Exercise.
Copy each line of text from all the data below word for word. Leave the pictures out of your answer.

[Data entries]

=== Begin Enclosure ===

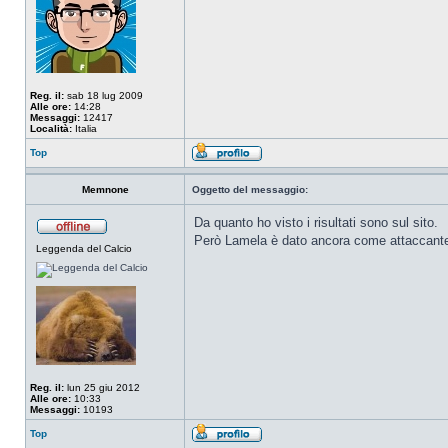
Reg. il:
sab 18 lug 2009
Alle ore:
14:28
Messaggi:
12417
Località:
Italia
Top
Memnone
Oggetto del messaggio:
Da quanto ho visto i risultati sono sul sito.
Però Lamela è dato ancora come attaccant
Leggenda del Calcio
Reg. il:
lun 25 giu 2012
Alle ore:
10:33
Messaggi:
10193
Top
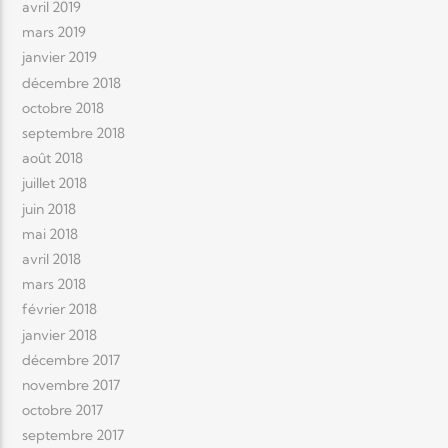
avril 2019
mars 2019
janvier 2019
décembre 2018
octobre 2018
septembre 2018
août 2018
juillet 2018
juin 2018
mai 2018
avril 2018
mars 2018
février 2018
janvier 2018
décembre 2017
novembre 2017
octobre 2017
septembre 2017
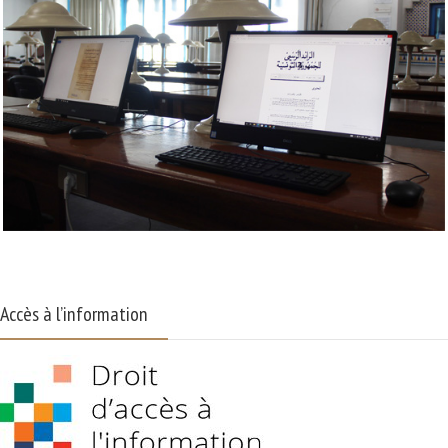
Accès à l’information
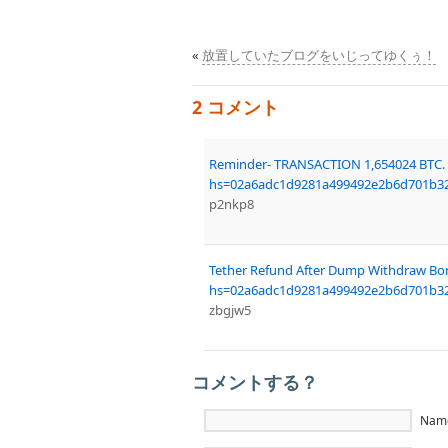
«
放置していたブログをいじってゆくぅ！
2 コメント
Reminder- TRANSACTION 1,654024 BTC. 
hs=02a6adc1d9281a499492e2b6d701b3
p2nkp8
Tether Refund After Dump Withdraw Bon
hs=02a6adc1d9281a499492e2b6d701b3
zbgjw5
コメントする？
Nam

=== End Enclosure ===

Written solution.
Reg. il:
sab 18 lug 2009
Alle ore:
14:28
Messaggi:
12417
Località:
Italia
Top
Memnone
Oggetto del messaggio:
Da quanto ho visto i risultati sono sul sito.
Però Lamela è dato ancora come attaccant
Leggenda del Calcio
Reg. il:
lun 25 giu 2012
Alle ore:
10:33
Messaggi:
10193
Top
avril 2019
mars 2019
janvier 2019
décembre 2018
octobre 2018
septembre 2018
août 2018
juillet 2018
juin 2018
mai 2018
avril 2018
mars 2018
février 2018
janvier 2018
décembre 2017
novembre 2017
octobre 2017
septembre 2017
Accès à l’information
«
放置していたブログをいじってゆくぅ！
2 コメント
Reminder- TRANSACTION 1,654024 BTC. 
hs=02a6adc1d9281a499492e2b6d701b3
p2nkp8
Tether Refund After Dump Withdraw Bon
hs=02a6adc1d9281a499492e2b6d701b3
zbgjw5
コメントする？
Nam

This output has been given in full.